Utarakini.com, SURABAYA — Menteri Ekonomi Kreatif (Menekraf) Teuku Riefky Harsya mengungkap sebanyak 63 persen pekerja atau pegiat ekonomi kreatif merupakan gen Z dan milenial. Angka ini menunjukkan industri kreatif menjadi sektor yang paling banyak diminati generasi muda.

Menurut dia, pengembangan sektor industri kreatif berpotensi menjadi salah satu solusi untuk menekan angka pengangguran, khususnya di kalangan usia produktif.

Selain didominasi generasi muda, lanjutnya, sektor ekonomi kreatif juga memiliki tingkat inklusivitas yang tinggi karena 58 persen pelaku atau pekerjanya merupakan perempuan.

Menurut Teuku, perkembangan industri kreatif dalam lima tahun terakhir terus menunjukkan tren positif yakni setiap tahun mampu menyerap sekitar 1 juta hingga 1,5 juta tenaga kerja baru.
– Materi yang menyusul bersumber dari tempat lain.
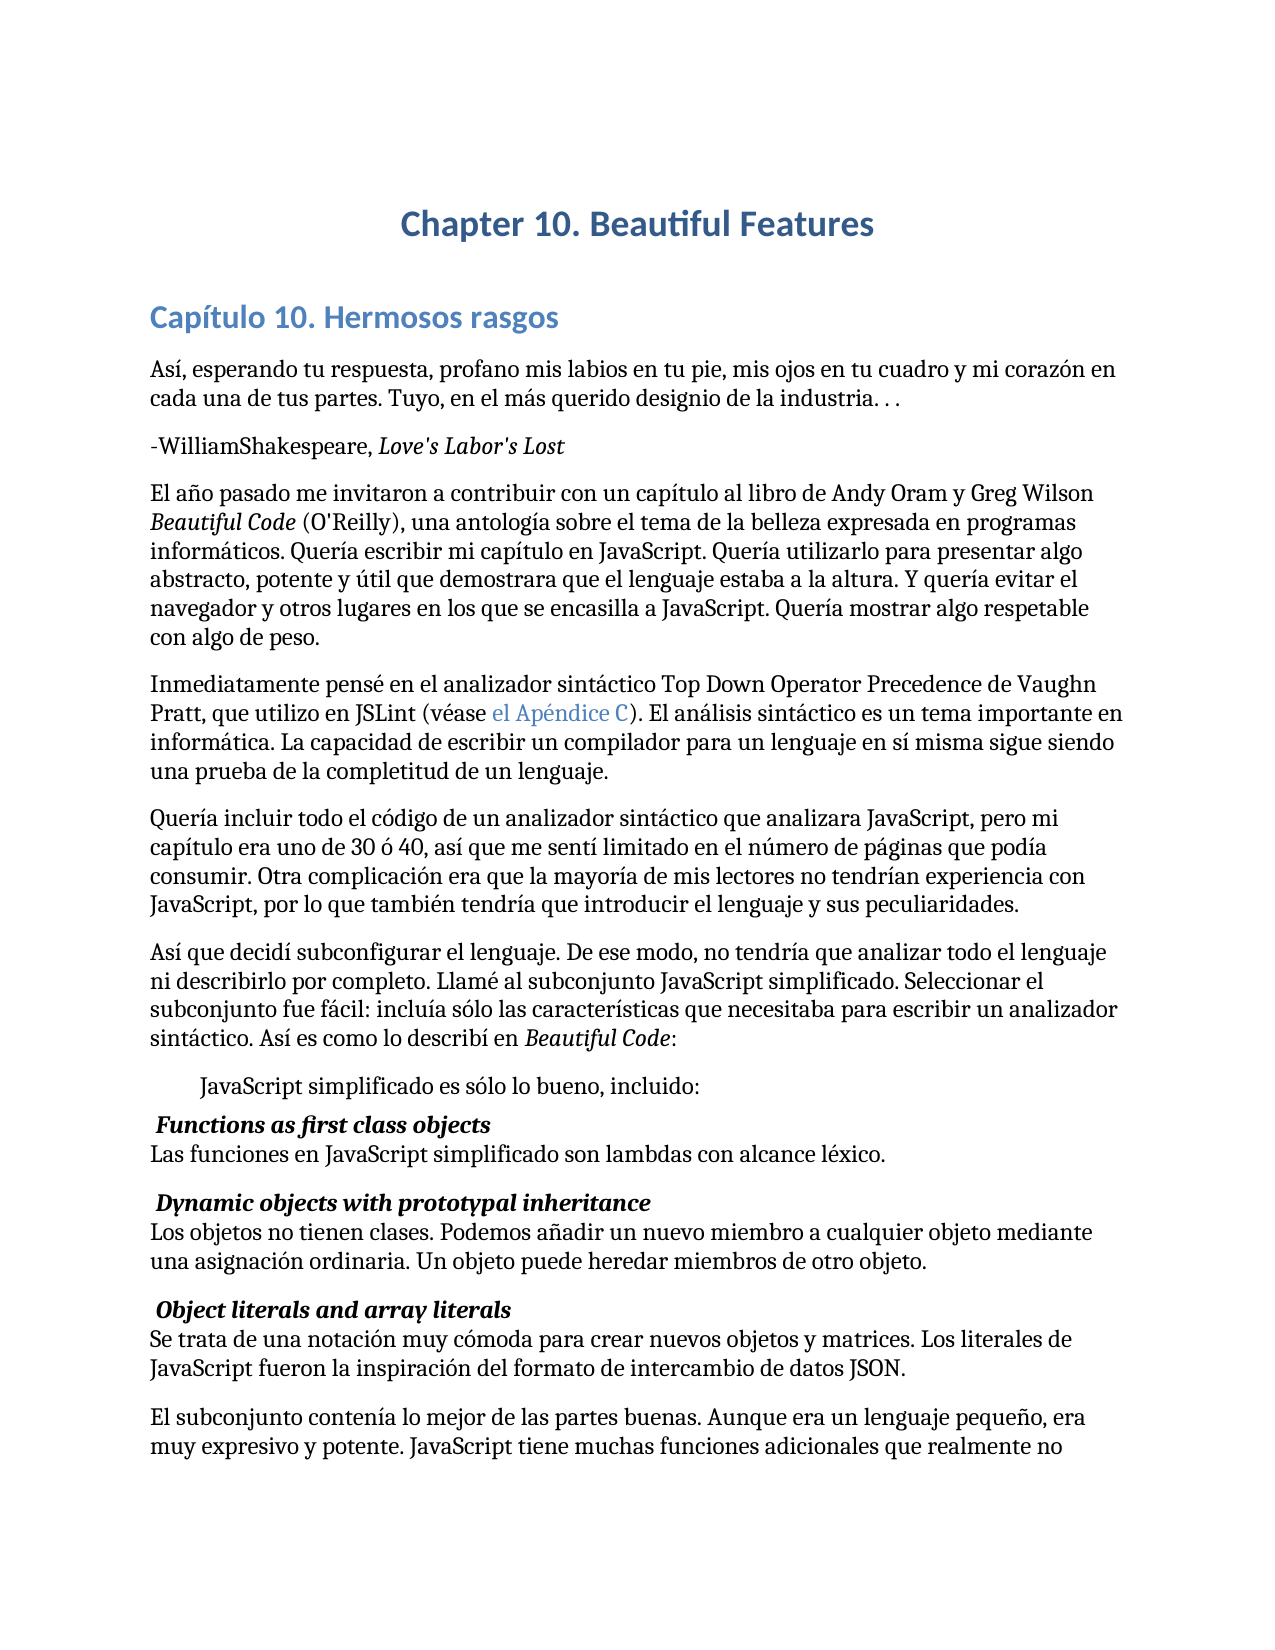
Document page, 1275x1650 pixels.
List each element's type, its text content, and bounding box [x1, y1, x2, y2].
Saat ini, jumlah tenaga kerja di sektor ekonomi kreatif telah mencapai sekitar 27,4 juta orang dengan sebagian besar berasal dari kelompok gen Z serta milenial.
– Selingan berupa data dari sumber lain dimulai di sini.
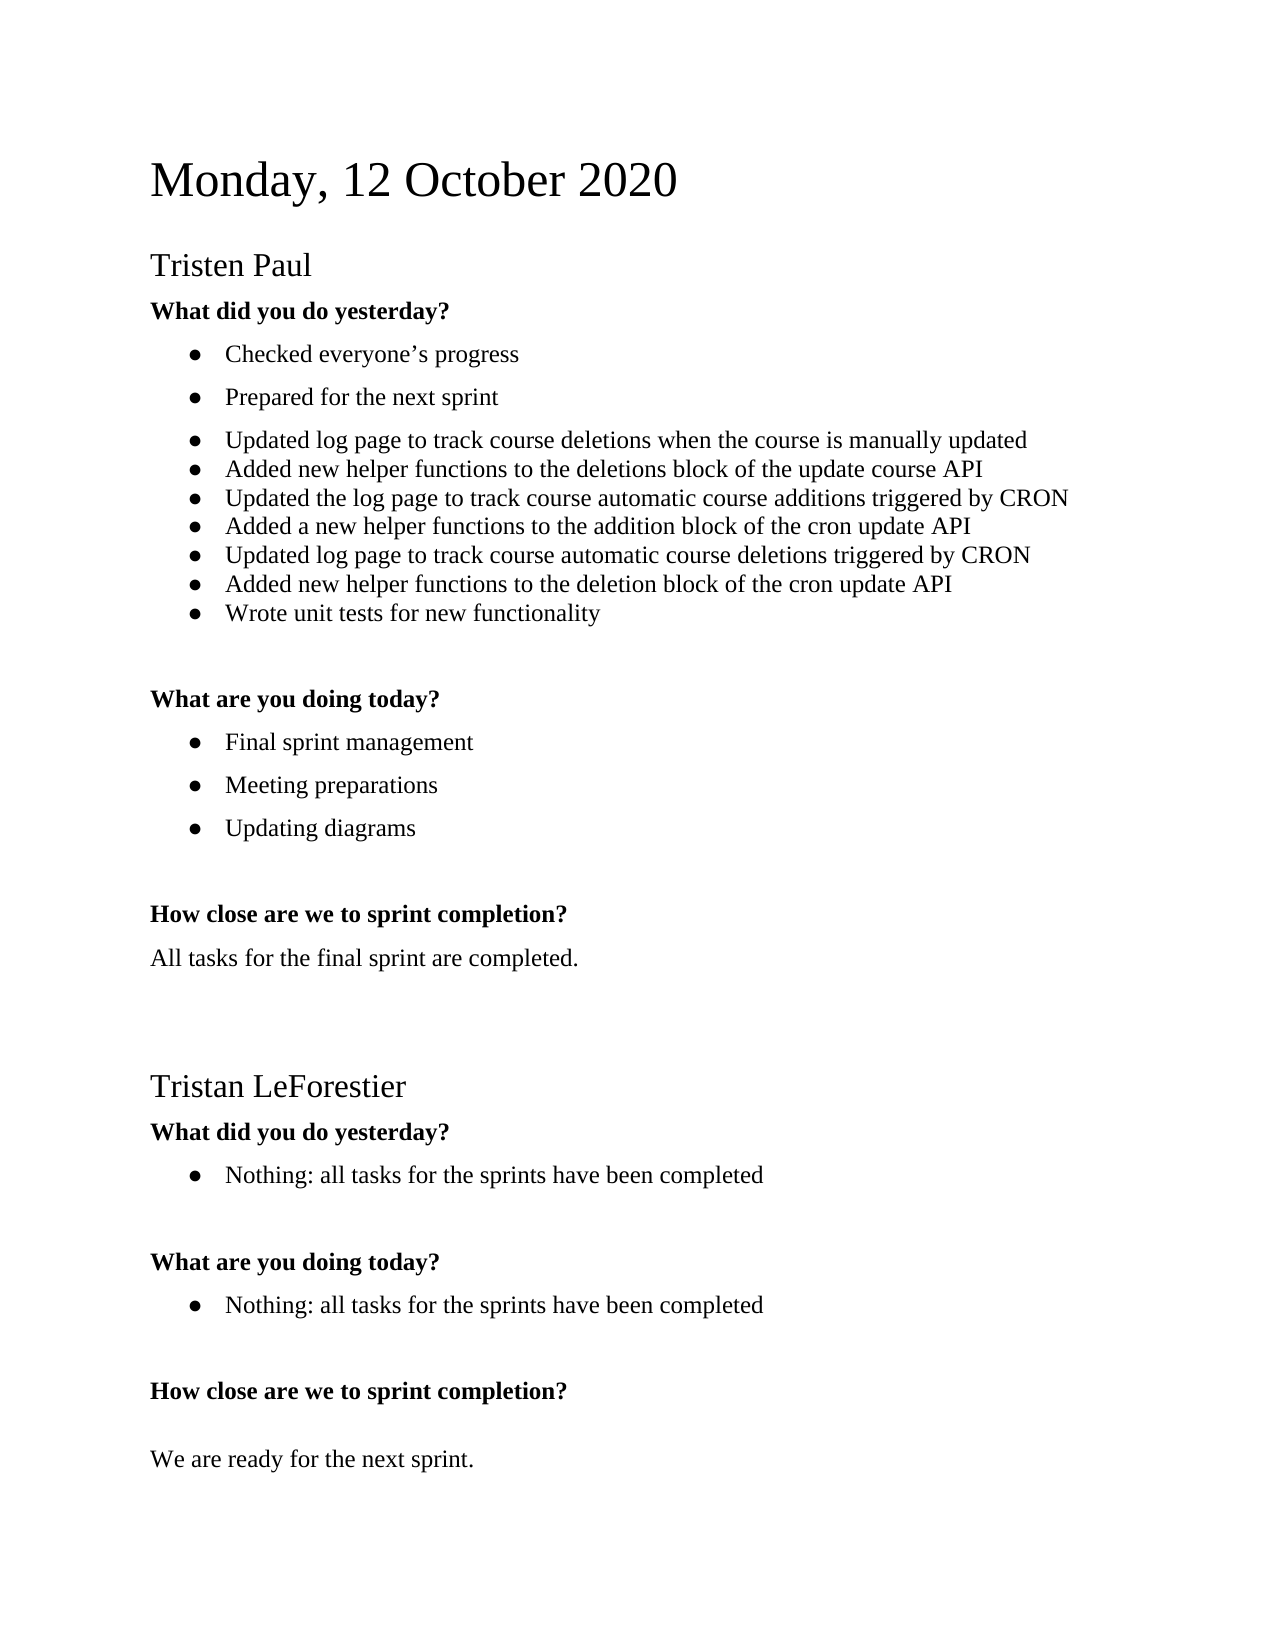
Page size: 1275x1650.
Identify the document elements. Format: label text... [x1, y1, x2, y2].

text All tasks for the final sprint are completed. [150, 943, 1125, 971]
text How close are we to sprint completion? [150, 1376, 1125, 1405]
text What are you doing today? [150, 684, 1125, 713]
list Updated log page to track course deletions when the course is manually updated [187, 425, 1125, 454]
text How close are we to sprint completion? [150, 899, 1125, 928]
list Updating diagrams [187, 813, 1125, 842]
list Meeting preparations [187, 770, 1125, 799]
list Added a new helper functions to the addition block of the cron update API [187, 511, 1125, 540]
list Wrote unit tests for new functionality [187, 598, 1125, 626]
list Added new helper functions to the deletions block of the update course API [187, 454, 1125, 483]
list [187, 1290, 1125, 1318]
list Updated log page to track course automatic course deletions triggered by CRON [187, 540, 1125, 569]
text What are you doing today? [150, 1247, 1125, 1275]
subtitle Tristan LeForestier [150, 1066, 1125, 1105]
list Added new helper functions to the deletion block of the cron update API [187, 569, 1125, 598]
list Updated the log page to track course automatic course additions triggered by CRON [187, 483, 1125, 511]
text What did you do yesterday? [150, 296, 1125, 324]
text We are ready for the next sprint. [150, 1444, 1125, 1473]
list Prepared for the next sprint [187, 382, 1125, 411]
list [187, 1160, 1125, 1189]
text What did you do yesterday? [150, 1117, 1125, 1146]
subtitle Monday, 12 October 2020 [150, 150, 1125, 207]
subtitle Tristen Paul [150, 245, 1125, 283]
list Final sprint management [187, 727, 1125, 756]
list Checked everyone’s progress [187, 339, 1125, 368]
Ia menilai karakteristik dunia kerja di industri kreatif menjadi salah satu faktor yang menarik minat generasi muda untuk berkarier di sektor tersebut.

“Gen Z dan milenial ingin bekerja sesuai dengan passion atau hobinya. Mereka juga menginginkan waktu kerja yang fleksibel, serta memiliki peluang memperoleh penghasilan yang lebih tinggi. Pada era digital seperti sekarang, hal itu sangat mungkin diwujudkan melalui industri kreatif,” ujarnya dalam Jatim Media Summit 2026 di Surabaya, Jatim, Kamis (30/7/2026).

Menurut dia, transformasi digital membuka ruang yang lebih luas bagi pekerja kreatif untuk mengembangkan usaha maupun profesi berbasis keterampilan tanpa dibatasi lokasi dan waktu kerja.

Di sisi lain, Teuku menyoroti tingginya proporsi pengangguran terbuka yang berasal dari kelompok usia muda yakni dari sekitar 7,47 juta pengangguran di Indonesia sekitar 82,6 persen di antaranya merupakan gen Z dan milenial.

Kondisi tersebut, lanjutnya, menunjukkan pentingnya memperkuat ekosistem industri kreatif sebagai sektor yang mampu menyerap tenaga kerja muda sekaligus mengurangi pengangguran.

“Kalau keinginan gen Z dan milenial bekerja di industri kreatif begitu besar, sementara 82,6 persen pengangguran juga berasal dari kelompok yang sama, berarti industri kreatif bisa menjadi salah satu solusi untuk mengurangi pengangguran terbuka,” katanya yang dikutip dari Antara.

Dia meyakini kondisi serupa juga terjadi di Jawa Timur yang memiliki potensi besar dalam pengembangan ekonomi kreatif melalui kekuatan sumber daya manusia, komunitas kreatif, serta perkembangan teknologi digital.

Oleh sebab itu, pemerintah terus mendorong penguatan ekosistem ekonomi kreatif melalui peningkatan keterampilan, akses pembiayaan, pendampingan usaha, serta pemanfaatan teknologi digital agar semakin banyak generasi muda yang dapat terserap ke sektor tersebut.

Teuku berharap kolaborasi antara pemerintah pusat, pemerintah daerah, pelaku industri, lembaga pendidikan, dan komunitas kreatif dapat memperluas kesempatan kerja sekaligus melahirkan lebih banyak wirausaha baru berbasis kreativitas.

Terlebih, pengembangan industri kreatif tidak hanya berkontribusi terhadap pertumbuhan ekonomi nasional tetapi juga menjadi instrumen penting dalam menciptakan lapangan kerja berkualitas bagi generasi muda Indonesia.